*** Provided passage ***
Utopia and Paper Architecture
- Janus Wayne Lim
- Mar 3, 2021
- 3 min read
Futurism and Constructivism through excerpts from of Antonio Sant’Elia, Filippo Tommaso Marinetti, Yona Friedman, Constant Nieuwenhuys, Naum Gabo and Antoine Pevsner.

Sant'Elia's designs inspired Blade Runner buildings
Antonio Sant’Elia & Filippo Tommaso Marinetti: Futurist architecture
Sant’Elia and Marinetti were key members of the Futurist movement in architecture. The following are the statements that they have made with regards to Futurist architecture
Modern architecture unnecessarily incorporates stylistic elements to ‘mask the modern skeleton’, and such ‘carnival decorative incrustations’ have their roots in antiquity.
The Futurist city must be rebuilt: It should be dynamic in all parts both for living and working.
Decorations must be abolished, and instead replaced with scientific and technical expertise.
The following below is a list things that the author opposes and despises:
Pseudo avant-garde architecture
Classical, theatrical, frivolous architecture
Reconstruction of monuments in ancient palaces
Forms that are static and heavy
The following is a list of things the author proclaims with regards to Futurist architecture:
Calculation of audacity and simplicity, enabling maximum elasticity and lightness
Architecture remains art, in its synthesis and expression.
Oblique and elliptical lines are more emotive than perpendicular ones
Decoration imposed upon architecture is an absurdity
Inspiration from the elements of nature
Architecture is the art of arranging form
The architect must endeavour to harmonise
The fundamental characteristics of Futurist architecture will be obsolescenceand transcience
Yona Friedman: The 10 Principles of Space Town Planning

Friedman completed the Museum of Simple Technology in which the principles of self-construction from local materials like bamboo were applied
Friedman was an architect, urban planner and designer influential in the late 1950s, best known for his theory of “mobile architecture”.
*** End of Provided passage ***
*** Recorded information ***
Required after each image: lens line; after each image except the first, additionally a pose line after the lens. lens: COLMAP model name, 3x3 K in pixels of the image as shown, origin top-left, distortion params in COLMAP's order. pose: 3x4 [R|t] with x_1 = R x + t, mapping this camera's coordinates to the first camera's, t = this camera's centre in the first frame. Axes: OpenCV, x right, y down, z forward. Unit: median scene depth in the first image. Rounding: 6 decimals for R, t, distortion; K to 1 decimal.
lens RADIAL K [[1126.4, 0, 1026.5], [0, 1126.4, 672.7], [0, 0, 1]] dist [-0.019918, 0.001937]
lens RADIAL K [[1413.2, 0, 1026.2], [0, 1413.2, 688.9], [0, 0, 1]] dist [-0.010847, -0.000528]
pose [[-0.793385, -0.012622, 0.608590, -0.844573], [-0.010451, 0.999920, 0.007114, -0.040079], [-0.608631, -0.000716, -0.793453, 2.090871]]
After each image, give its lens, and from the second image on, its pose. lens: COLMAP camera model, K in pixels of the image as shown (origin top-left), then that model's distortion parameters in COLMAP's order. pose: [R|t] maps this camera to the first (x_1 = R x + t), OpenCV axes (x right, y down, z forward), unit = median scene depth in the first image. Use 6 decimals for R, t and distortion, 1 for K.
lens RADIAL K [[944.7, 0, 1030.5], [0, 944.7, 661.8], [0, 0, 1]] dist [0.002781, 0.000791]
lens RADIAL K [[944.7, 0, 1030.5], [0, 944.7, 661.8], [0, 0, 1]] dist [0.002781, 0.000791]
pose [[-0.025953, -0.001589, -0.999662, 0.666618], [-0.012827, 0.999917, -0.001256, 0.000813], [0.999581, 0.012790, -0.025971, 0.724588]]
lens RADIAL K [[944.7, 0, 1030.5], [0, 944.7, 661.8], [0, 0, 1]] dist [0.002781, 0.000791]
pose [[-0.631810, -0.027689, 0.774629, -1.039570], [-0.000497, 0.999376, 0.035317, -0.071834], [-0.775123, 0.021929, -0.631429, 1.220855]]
*** End of Recorded information ***
- **Problem 1**: Please turn the paragraph of the paper architecture article that begins "Friedman was an architect" into a short list that keeps its main facts.
- **Problem 2**: What local material does the paper architecture article name as an example when it describes the Museum of Simple Technology?
- **Problem 3**: Transcribe the stretch of the paper architecture article from "Utopia and Paper" through "and Antoine Pevsner.".

- **Exercise result 1**:
- Friedman: architect, urban planner and designer
- Influential in the late 1950s
- Best known for his theory of "mobile architecture"

- **Exercise result 2**: Bamboo.

- **Exercise result 3**:
Utopia and Paper Architecture
- Janus Wayne Lim
- Mar 3, 2021
- 3 min read
Futurism and Constructivism through excerpts from of Antonio Sant’Elia, Filippo Tommaso Marinetti, Yona Friedman, Constant Nieuwenhuys, Naum Gabo and Antoine Pevsner.